Liquid Dosage Forms: Solutions, Suspensions, and Emulsions

Liquid dosage forms offer advantages in patients who cannot swallow solid dosage forms — paediatric, geriatric, and dysphagia populations. They provide rapid absorption (solutions), dose flexibility, and ease of administration. However, they present unique formulation challenges: physical and chemical instability, microbial contamination risk, bulkiness, and palatability.

Solutions are homogeneous, single-phase systems in which the drug is fully dissolved. Solubility enhancement strategies are central to solution formulation. Co-solvents (ethanol, propylene glycol, PEG 400, glycerol) reduce polarity of the aqueous medium. Surfactants (polysorbates, Cremophor EL) form micelles that solubilise hydrophobic drugs via the micellar interior. Complexation with cyclodextrins (hydroxypropyl-β-cyclodextrin, HP-β-CD) forms inclusion complexes that dramatically increase apparent aqueous solubility. pH adjustment shifts ionisable APIs to their more soluble ionic form — salt selection is critical (pKa ± 2 units from formulation pH maximises solubility).

Oral solutions require flavouring agents for palatability, buffering agents to maintain pH, and preservatives. Common preservatives include sodium benzoate (active below pH 4.5, as the non-ionised benzoic acid is the active antimicrobial species), methyl and propyl parabens (broad spectrum, estrogenic concern limits paediatric use), sorbic acid, and benzalkonium chloride (more common in topicals). Preservative efficacy testing (PET, Ph. Eur. 5.1.3) must demonstrate adequate antimicrobial activity across the product's microbial challenge spectrum.

Suspensions are two-phase systems with insoluble drug particles dispersed in a continuous phase. Physical stability of suspensions is governed by Stokes' Law: settling velocity v = 2r²(ρₚ - ρₘ)g / 9η, where r is particle radius, ρₚ and ρₘ are particle and medium density, g is gravitational acceleration, and η is medium viscosity. Strategies to retard sedimentation include particle size reduction (micronisation), viscosity enhancement (xanthan gum, HPMC, carbomers), and density matching between particle and medium.

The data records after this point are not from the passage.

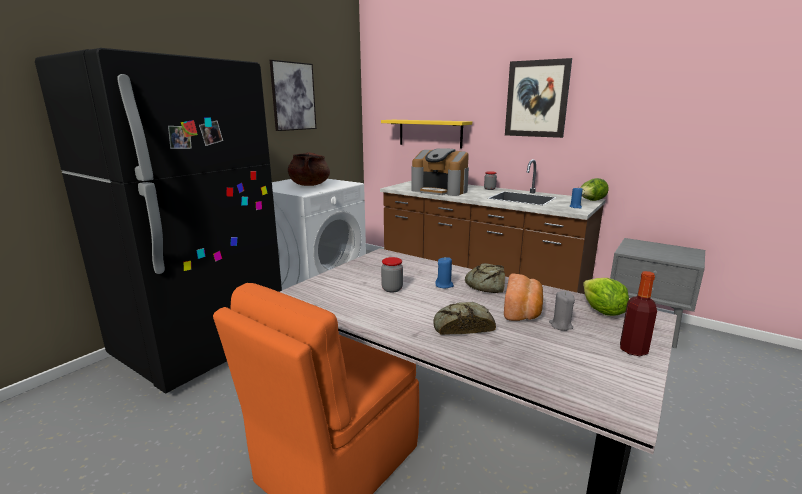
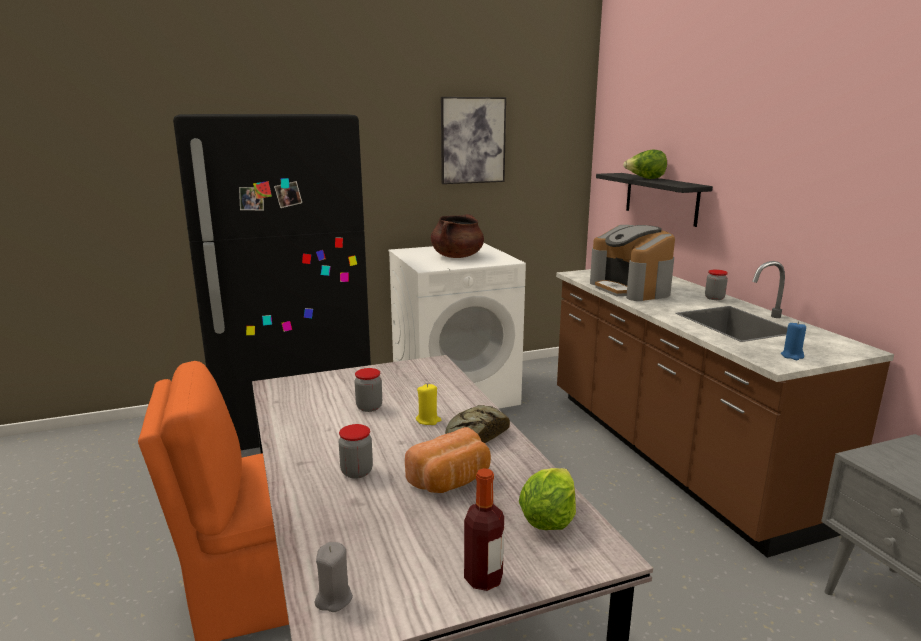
camera: 35 degrees right, 0 degrees up
yellow shelf [381,120,472,148] -> black shelf [596,173,713,227]
bread [433,302,496,335] -> jar [339,424,373,479]
blue candle [435,257,454,288] -> yellow candle [416,384,441,425]
picture [505,58,572,138] -> none
grey candle [549,291,575,331] -> grey candle moved to [315,542,353,612]
lettuce [580,178,609,201] -> lettuce moved to [623,149,667,179]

Flocculation control is critical. Deflocculated (peptised) suspensions produce a compact, difficult-to-redisperse sediment (caking). Flocculated suspensions settle rapidly but redisperse easily with gentle shaking. Controlled flocculation using electrolytes (exploiting the zeta potential minimum) or polymeric bridging agents achieves a loosely structured sediment. Zeta potential measurement (stable colloidal dispersions typically >±30 mV) guides formulation.

Wetting agents facilitate penetration of aqueous medium into hydrophobic drug particles. Sodium lauryl sulphate, polysorbate 80, and lecithin reduce interfacial tension at the solid-liquid interface. Without adequate wetting, hydrophobic particles float or agglomerate rather than dispersing uniformly.

Emulsions are thermodynamically unstable two-phase systems of immiscible liquids stabilised by an emulsifying agent. Oil-in-water (O/W) emulsions have an aqueous continuous phase; water-in-oil (W/O) emulsions have an oily continuous phase. HLB (hydrophile-lipophile balance) value of the emulsifier determines preference — HLB 3–8 favours W/O; HLB 8–18 favours O/W. Primary emulsifiers (Tween, Span, lecithin, acacia) adsorb at the oil-water interface and reduce interfacial tension; secondary emulsifiers (HPMC, tragacanth) increase viscosity of the continuous phase.

Emulsion instability manifests as creaming (density-driven phase separation without droplet coalescence, reversible), flocculation (droplet aggregation without coalescence), coalescence (irreversible droplet fusion), Ostwald ripening (larger droplet growth at expense of smaller), and phase inversion (O/W converting to W/O). Long-term stability is assessed by centrifugation (3750 rpm, 5h ≈ 1 year ambient), elevated temperature cycling, and freeze-thaw studies.

Chemical stability considerations include hydrolysis (esters, amides, lactams — pH-rate profiles guide optimum pH selection), oxidation (antioxidants: ascorbic acid, sodium metabisulphite, BHT, BHA — purge with nitrogen), and photodegradation (amber containers, photoprotective packaging). Accelerated stability studies at 40°C/75% RH per ICH Q1A(R2) predict shelf life via Arrhenius equation.